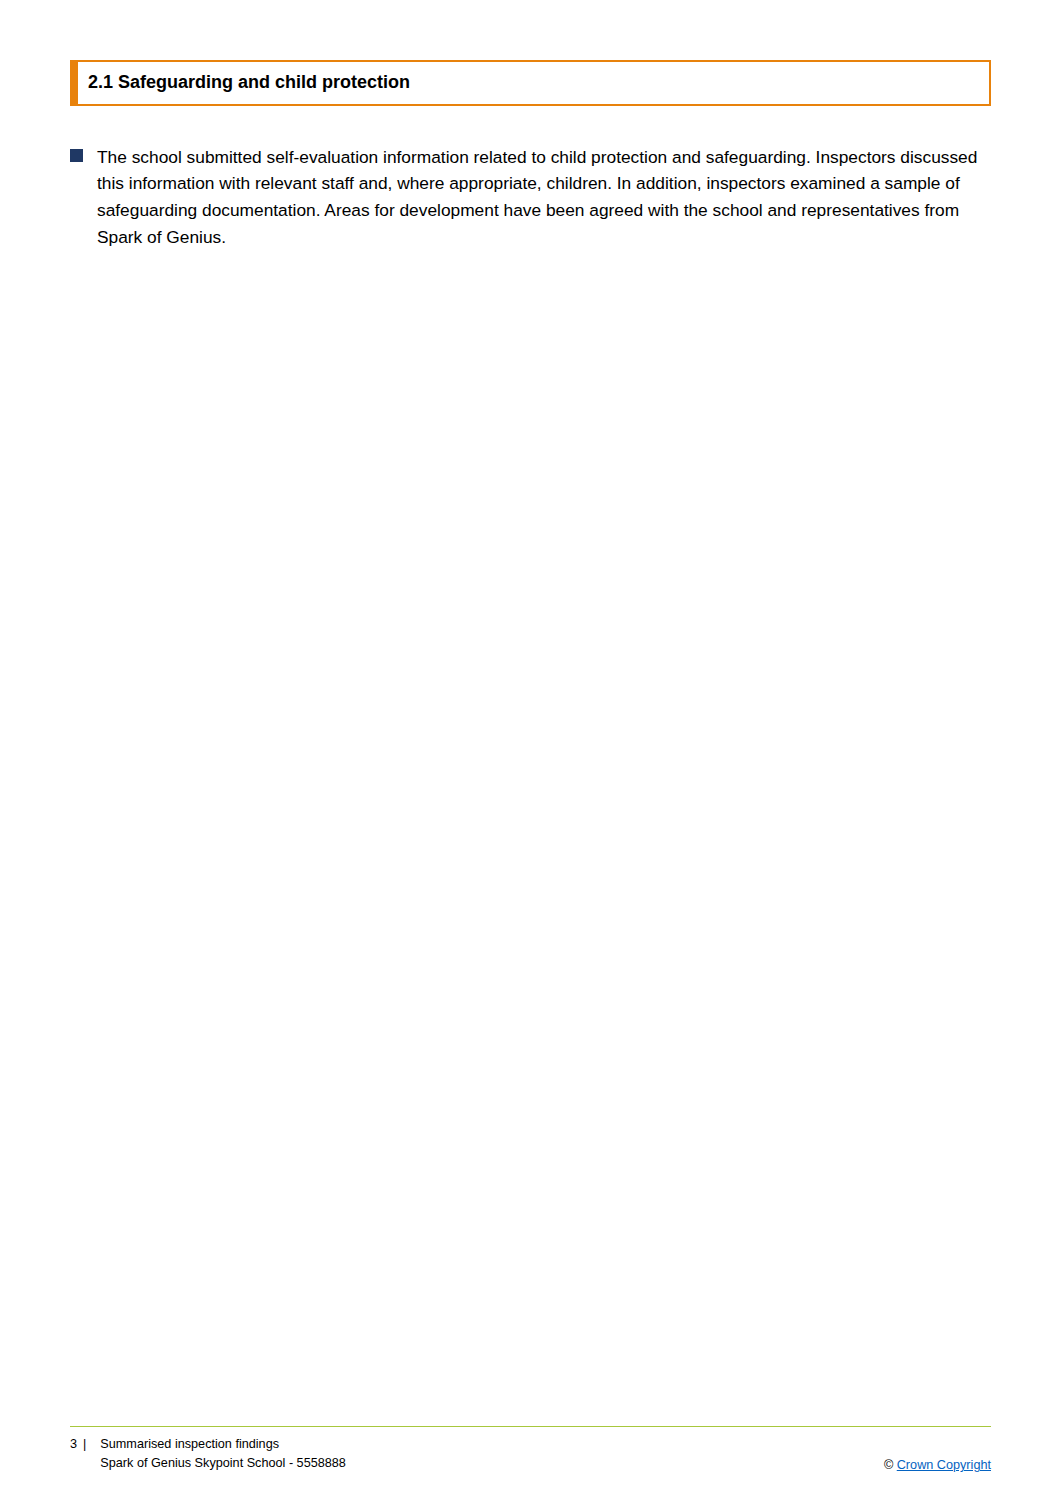2.1 Safeguarding and child protection
The school submitted self-evaluation information related to child protection and safeguarding. Inspectors discussed this information with relevant staff and, where appropriate, children. In addition, inspectors examined a sample of safeguarding documentation. Areas for development have been agreed with the school and representatives from Spark of Genius.
3 | Summarised inspection findings
Spark of Genius Skypoint School - 5558888
© Crown Copyright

§ §

• _About this exercise_:
Your answer must be the entries repeated exactly, with no pictures.

• _Output of the exercise_:
2.1 Safeguarding and child protection
The school submitted self-evaluation information related to child protection and safeguarding. Inspectors discussed this information with relevant staff and, where appropriate, children. In addition, inspectors examined a sample of safeguarding documentation. Areas for development have been agreed with the school and representatives from Spark of Genius.
3 | Summarised inspection findings
Spark of Genius Skypoint School - 5558888
© Crown Copyright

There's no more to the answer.